Nelycynda _ a novel, Susan Visvanathan
We set sail from Hormuz, it was dark, and the waters rent the air with a loud and terrible noise. Egypt lay behind us, and India ahead. The whale was behind us now, and so were the blue skies. Food was in plenty since we had stored bananas, which we fried in batter in hot oil that sputtered to the sound of the water. There were pineapples, too, and sweet coconut water, which we had left in the hold for several years without spoiling.
From Hormuz, we sailed over water that was so deep and dead, that it had no depth. Whales appeared, we speared them and ate flesh of fish, flaccid and white for weeks after that. The days were without end, and no one realized that one year had come to an end, and another had begun.
Nelycind was still weeks away. Muziris had appeared in the first dawn of morning, chill and sunny, trees looming before us without end, the perennial season of coconuts hanging heavy like heads, which had been decapitated from the bodies of men. We had seen that too, in the warm desperate days of haggling for hot bodies in ports, the hot bodies of slaves in Arab and African ports. Our memories of those bloody fights were as coarse as the imagination could serve. We were guilty, not like slave traders were, but guilty none the less, for we had sought battles, after tedious weary days at sea, as if it were food for the limbs of the mind. Those slaves were sold like yams in a country market. They lay tied and trussed like goats for slaughter, their hands and legs and wrists and arms and necks had striations like those on tapioca stalks, knobbly, strange, goat horns of time and the tangle of teeth and torso. I think of those markets with fear and loathing, because some of those slaves were untied, black children of strange fathers and lost mothers, and brought to our boats for pleasure. I flaggelate myself, my monkhood disrobed by these thoughts, but then, we are witnesses to history, describing death and life with equal felicity.
Our cargo was, among other things last year’s pepper, and our payment was by gold coins, amphorae of beetroot wine, that stained the teeth, cheaper than grapes, and was had in sunny sea side towns, as easily as salad oil in the countries which turned the coast at the heel of the shoe. We travelled this way and that, unafraid of the tides, of the rain, of the hot sharp stench of sudden death. We were the bringers of songs and perfumes, of light cotton and linen, of goat’s meat and sheep’s wool. Sometimes we forgot to speak, lulled by the sound of water, and the questions we could not ask one another. We left everything for the last, sitting on the dry sand, near clear blue water, waiting for the boats to take us to the ships.

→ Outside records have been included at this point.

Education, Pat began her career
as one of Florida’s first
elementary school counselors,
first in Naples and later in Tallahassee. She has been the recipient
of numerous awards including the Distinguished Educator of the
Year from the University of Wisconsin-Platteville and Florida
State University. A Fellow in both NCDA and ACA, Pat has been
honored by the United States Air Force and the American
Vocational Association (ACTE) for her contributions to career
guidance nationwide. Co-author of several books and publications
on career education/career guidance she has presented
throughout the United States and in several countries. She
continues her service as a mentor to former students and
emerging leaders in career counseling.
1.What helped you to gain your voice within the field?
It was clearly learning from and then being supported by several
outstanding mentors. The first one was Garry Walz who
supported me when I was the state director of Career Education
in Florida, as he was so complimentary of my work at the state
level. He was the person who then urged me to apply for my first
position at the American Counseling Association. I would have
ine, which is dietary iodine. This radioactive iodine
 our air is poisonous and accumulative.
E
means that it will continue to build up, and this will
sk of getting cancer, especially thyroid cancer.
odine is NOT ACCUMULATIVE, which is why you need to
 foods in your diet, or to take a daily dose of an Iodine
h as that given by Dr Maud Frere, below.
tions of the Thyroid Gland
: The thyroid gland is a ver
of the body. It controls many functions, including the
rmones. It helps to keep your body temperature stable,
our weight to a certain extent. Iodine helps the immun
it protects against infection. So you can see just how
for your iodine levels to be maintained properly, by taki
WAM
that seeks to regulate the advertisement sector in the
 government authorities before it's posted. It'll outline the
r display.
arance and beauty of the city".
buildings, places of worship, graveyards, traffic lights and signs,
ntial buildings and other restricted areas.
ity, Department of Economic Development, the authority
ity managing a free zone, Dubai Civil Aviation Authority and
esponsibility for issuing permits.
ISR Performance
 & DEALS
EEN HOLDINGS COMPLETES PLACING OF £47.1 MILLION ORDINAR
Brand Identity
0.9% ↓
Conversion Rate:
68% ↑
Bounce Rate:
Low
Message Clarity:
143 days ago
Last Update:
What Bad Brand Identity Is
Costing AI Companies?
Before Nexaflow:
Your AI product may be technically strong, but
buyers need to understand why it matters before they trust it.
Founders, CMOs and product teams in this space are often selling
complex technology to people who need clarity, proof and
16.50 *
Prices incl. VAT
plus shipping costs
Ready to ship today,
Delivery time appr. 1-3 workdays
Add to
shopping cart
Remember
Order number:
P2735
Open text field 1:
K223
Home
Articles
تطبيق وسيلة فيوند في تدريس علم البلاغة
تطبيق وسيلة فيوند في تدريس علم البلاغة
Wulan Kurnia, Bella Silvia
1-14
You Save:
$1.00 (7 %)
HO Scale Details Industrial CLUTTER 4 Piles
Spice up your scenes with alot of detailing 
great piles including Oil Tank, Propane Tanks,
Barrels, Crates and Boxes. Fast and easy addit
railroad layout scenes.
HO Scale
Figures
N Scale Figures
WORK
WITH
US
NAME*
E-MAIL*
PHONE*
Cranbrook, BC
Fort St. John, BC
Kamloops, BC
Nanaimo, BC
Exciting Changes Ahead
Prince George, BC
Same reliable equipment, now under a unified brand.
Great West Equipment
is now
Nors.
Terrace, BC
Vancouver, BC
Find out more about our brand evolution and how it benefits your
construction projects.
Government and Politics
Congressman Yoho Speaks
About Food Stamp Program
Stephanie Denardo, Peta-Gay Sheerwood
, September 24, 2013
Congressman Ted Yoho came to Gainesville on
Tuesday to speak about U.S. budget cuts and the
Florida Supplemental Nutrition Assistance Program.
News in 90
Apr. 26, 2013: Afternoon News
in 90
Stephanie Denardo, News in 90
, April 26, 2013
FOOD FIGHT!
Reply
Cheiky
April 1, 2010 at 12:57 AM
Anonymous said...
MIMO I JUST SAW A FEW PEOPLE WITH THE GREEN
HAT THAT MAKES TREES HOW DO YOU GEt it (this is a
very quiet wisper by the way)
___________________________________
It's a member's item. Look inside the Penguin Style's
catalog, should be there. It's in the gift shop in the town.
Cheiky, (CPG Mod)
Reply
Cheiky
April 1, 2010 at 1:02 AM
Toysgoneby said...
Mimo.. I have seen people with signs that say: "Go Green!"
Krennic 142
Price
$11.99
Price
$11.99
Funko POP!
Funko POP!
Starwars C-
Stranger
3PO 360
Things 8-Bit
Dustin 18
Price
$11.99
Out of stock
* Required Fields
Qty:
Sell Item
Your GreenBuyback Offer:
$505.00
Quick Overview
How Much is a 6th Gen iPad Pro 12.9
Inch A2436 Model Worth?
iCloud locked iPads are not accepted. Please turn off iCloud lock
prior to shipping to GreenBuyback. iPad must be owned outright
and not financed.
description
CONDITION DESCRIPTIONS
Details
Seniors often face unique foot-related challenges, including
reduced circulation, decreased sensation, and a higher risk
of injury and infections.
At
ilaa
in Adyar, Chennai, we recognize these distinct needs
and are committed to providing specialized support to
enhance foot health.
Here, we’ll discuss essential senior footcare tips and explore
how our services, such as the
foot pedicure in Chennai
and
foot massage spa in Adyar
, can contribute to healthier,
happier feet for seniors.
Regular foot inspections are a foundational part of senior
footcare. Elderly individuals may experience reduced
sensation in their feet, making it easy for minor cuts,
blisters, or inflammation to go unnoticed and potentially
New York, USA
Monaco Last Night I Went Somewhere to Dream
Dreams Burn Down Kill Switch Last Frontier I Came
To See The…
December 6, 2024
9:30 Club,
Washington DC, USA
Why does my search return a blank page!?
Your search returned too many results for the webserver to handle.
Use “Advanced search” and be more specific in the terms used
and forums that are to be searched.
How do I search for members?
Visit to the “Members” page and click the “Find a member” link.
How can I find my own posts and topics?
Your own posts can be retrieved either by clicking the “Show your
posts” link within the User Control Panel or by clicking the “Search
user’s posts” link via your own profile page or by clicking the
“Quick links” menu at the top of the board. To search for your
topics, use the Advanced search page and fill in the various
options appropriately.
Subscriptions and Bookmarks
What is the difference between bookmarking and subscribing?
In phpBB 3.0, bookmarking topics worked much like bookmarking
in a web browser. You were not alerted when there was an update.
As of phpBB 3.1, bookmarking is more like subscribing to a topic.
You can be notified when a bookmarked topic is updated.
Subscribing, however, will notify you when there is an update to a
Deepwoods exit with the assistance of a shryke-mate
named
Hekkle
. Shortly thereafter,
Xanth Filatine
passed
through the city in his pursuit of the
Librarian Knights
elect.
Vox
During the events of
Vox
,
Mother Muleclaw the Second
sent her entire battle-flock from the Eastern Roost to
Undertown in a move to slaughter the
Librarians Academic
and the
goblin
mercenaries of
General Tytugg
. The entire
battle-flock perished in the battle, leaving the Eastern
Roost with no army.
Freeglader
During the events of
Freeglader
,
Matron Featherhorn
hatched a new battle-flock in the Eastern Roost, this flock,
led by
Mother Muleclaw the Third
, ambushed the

In some odd way, my ravaged past appeared before my eyes, ancient in the sense of manuscripts and iris of eyes caught the tinge of the sea, rimmed in blue ink, sometimes providing anodyne to the soul. The warm winds were caught in the warp and weft of tides, rain would fall, we would be caught for a while in the coldness that could descend in the tropics when the sea smouldered. Romans we were to the last hot breath, waiting for the tide to turn, longing to see the egrets which would bring us news of fresh water, and the sound of boats swishing in the water like the sarongs of the women. Nelycind was where the heart was at peace, where the Pamba awaited us, the gnarled knots of trees, polished by waiting into fine furniture, where the reeds in the water floated alongside the black water snakes, and where the women swore they were faithful to us. Our religion was the same as theirs, the Greek they spoke to us as rough as the fishermen’s Greek in such of our lands where the Lord’s word was remembered. By the sign of Pisces they made themselves known, and swore fidelity to their saint, Thoma, who had brought them news of the Lord. The lord’s going was now more than a century, a hundred years of war and death and blood, but to us, who believed, the time of tomorrow was never fearsome.
Nelycind was where I had left my tunic and sandals, in the house of a merchant. His home was made of wood, and the rain fell every night when I slept there last year in the month of Augustus. Coconuts fell with a sound that would have woken armies from their troubled sleep, but the family of Thoman, whom I lived with, slept soundly. They fed me the food of their forefathers, sang me their lullabies of the wisdom of the King Solomon, of whom they knew much. They feared nothing, not even my speeches on the world that was to come.